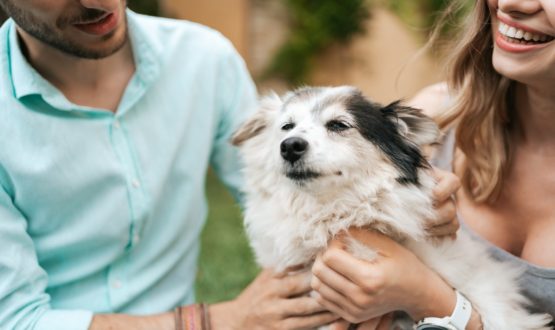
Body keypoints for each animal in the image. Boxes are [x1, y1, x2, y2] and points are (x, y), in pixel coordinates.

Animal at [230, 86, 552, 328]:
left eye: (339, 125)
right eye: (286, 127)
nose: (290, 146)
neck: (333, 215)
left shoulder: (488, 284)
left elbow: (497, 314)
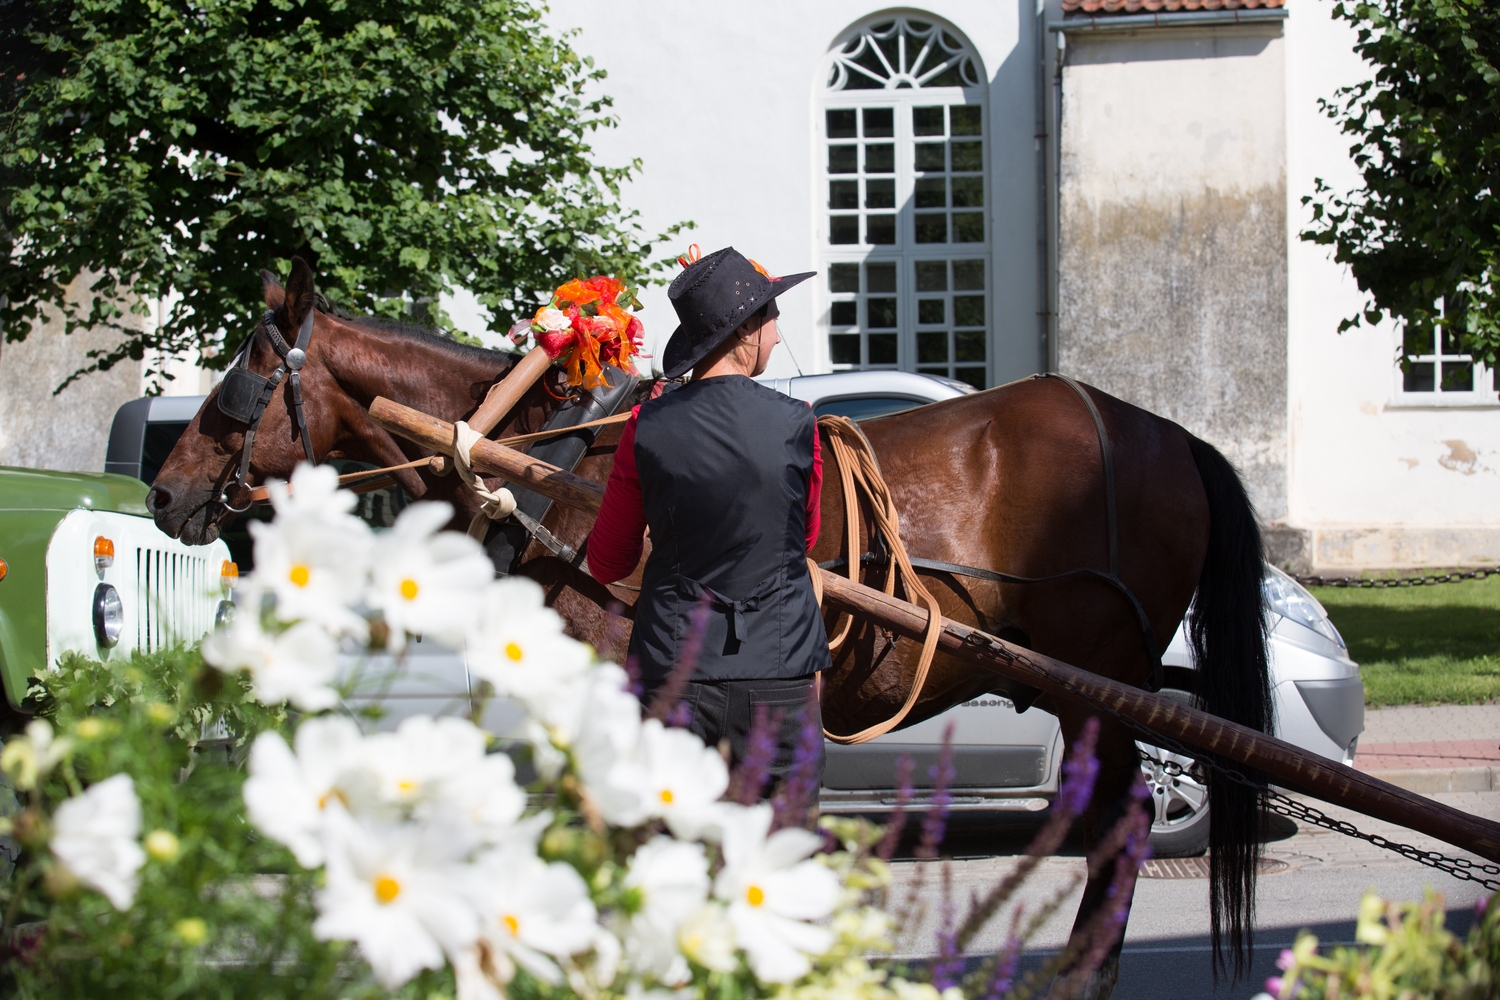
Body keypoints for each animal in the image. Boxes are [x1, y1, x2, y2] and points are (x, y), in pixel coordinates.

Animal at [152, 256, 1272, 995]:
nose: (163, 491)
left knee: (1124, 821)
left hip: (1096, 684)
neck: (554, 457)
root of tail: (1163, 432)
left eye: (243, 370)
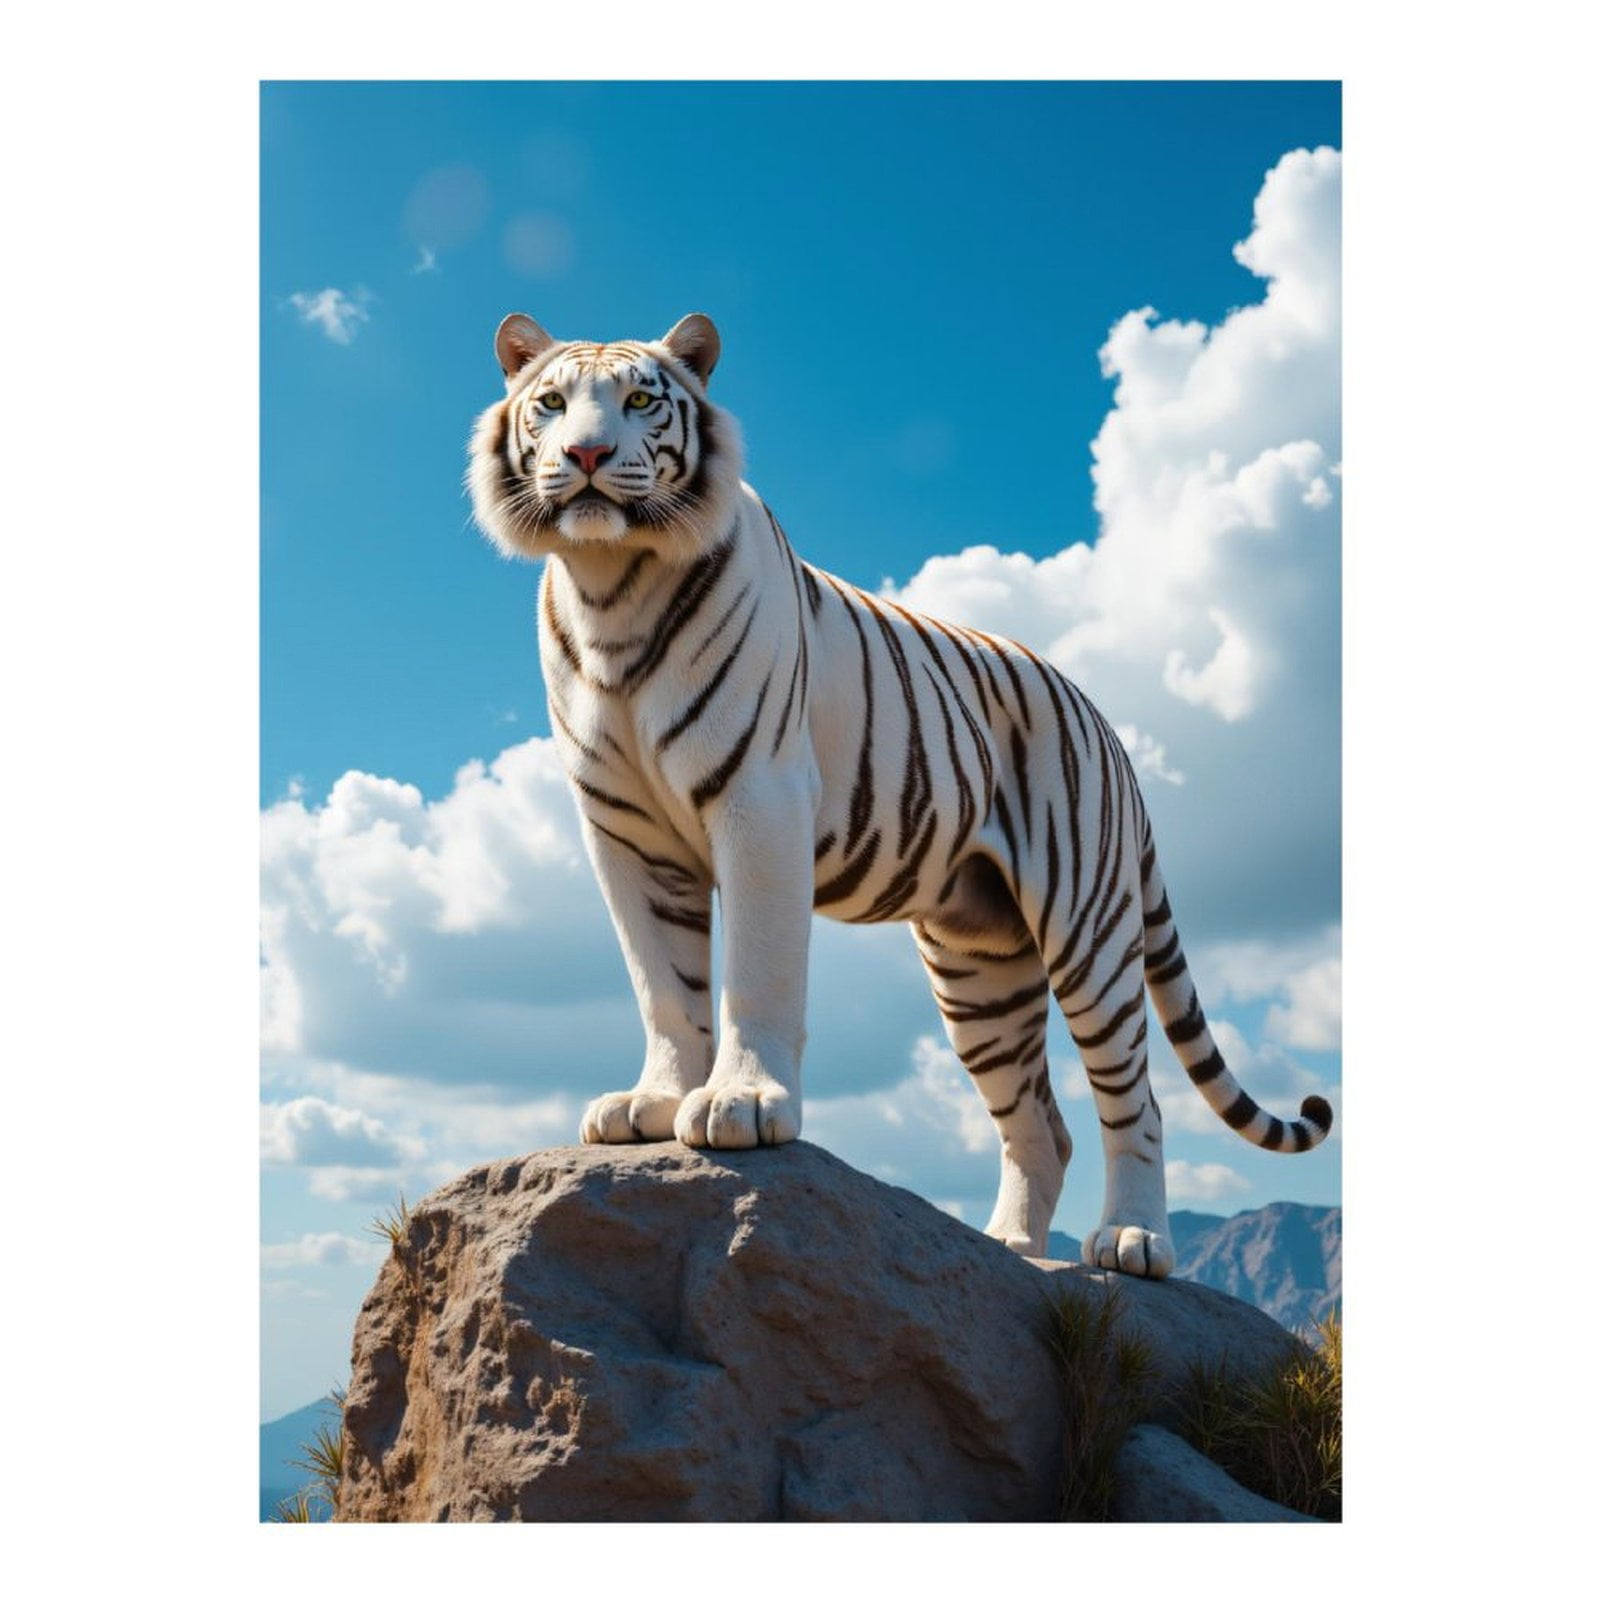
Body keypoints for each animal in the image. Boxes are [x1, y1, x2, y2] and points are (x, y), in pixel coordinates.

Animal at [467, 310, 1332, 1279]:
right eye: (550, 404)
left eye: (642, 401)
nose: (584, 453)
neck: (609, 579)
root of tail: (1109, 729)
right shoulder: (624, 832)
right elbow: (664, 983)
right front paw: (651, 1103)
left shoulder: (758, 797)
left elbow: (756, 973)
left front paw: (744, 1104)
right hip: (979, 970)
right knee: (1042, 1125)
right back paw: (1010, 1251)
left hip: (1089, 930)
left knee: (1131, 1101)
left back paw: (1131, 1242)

...

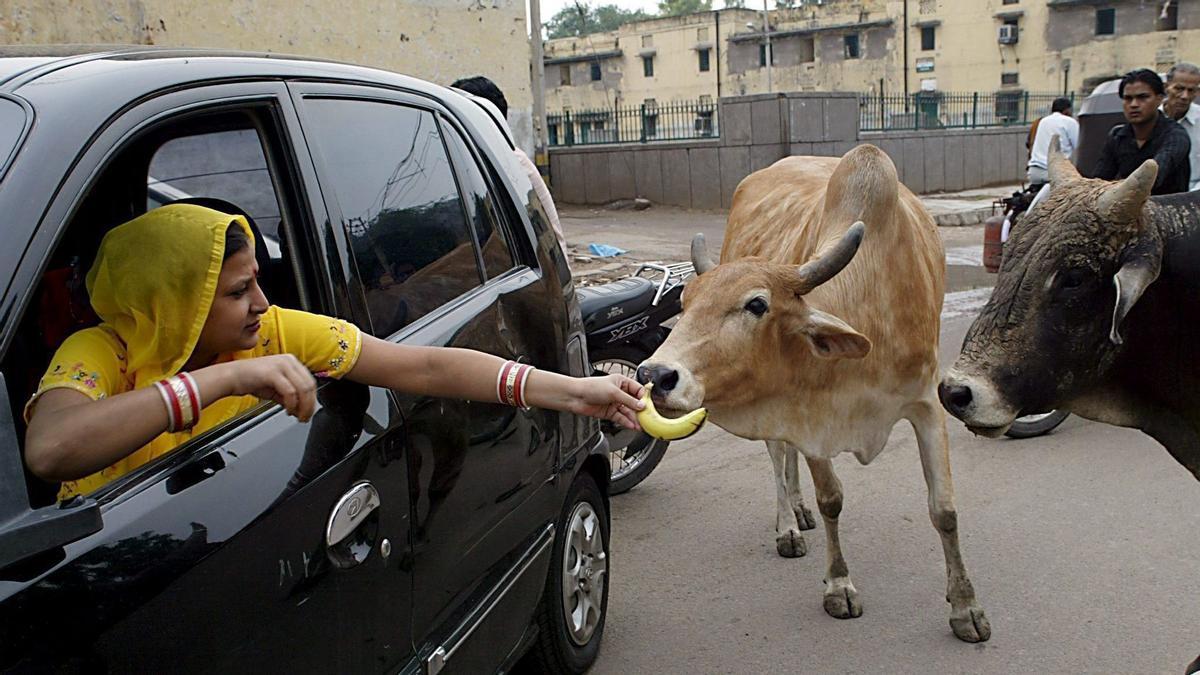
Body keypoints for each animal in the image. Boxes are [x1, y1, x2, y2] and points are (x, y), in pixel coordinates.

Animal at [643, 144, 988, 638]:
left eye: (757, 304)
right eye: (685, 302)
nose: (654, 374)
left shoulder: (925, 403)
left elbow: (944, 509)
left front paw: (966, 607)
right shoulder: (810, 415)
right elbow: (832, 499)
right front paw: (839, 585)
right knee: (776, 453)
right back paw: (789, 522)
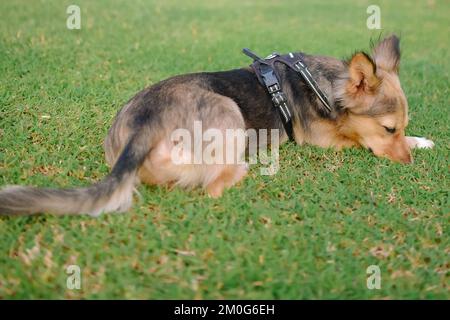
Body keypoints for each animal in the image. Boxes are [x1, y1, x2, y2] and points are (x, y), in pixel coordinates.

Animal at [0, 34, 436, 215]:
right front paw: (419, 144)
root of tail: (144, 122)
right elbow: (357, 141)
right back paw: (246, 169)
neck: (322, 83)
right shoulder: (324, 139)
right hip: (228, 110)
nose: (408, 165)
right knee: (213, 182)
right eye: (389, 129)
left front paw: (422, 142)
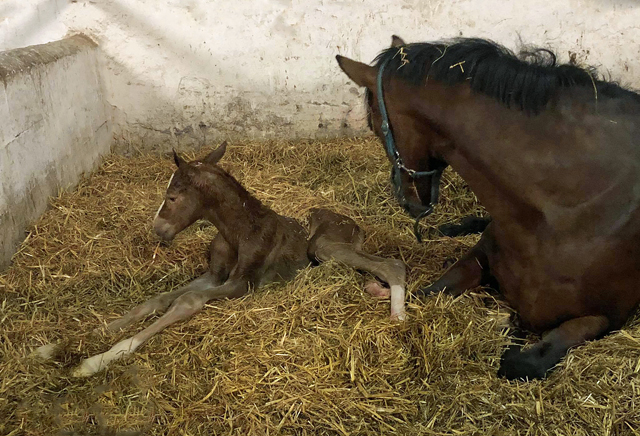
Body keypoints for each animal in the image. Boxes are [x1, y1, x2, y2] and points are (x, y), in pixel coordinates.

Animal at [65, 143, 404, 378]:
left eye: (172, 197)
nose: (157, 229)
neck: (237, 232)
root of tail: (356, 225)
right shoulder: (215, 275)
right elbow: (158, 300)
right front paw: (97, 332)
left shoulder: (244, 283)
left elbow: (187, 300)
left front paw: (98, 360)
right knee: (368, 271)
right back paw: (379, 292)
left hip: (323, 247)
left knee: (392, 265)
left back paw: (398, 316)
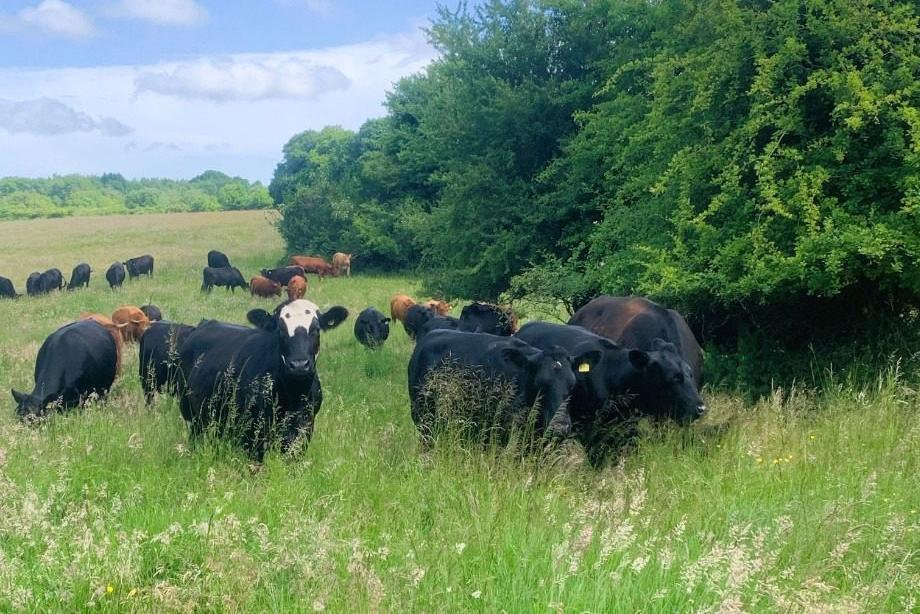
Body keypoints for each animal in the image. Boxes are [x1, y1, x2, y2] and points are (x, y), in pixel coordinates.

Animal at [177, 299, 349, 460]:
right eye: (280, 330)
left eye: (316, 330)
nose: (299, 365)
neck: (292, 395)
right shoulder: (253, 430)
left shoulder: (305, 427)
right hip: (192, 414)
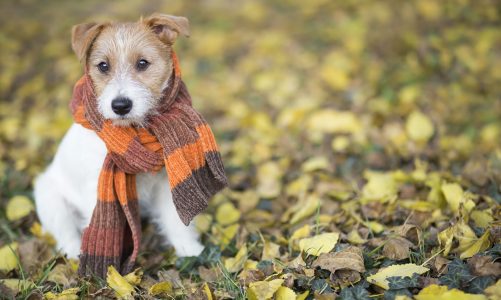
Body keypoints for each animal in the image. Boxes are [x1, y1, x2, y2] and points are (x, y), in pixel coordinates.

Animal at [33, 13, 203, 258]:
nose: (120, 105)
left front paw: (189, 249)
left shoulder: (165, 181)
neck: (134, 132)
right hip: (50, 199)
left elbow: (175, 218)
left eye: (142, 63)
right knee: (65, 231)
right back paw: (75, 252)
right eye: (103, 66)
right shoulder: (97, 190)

▸ ABOUT THIS TASK: Across the whole listing above, state how many lines contain "shoulder". Only the number is wanted.

▸ EXPECTED ANSWER: 12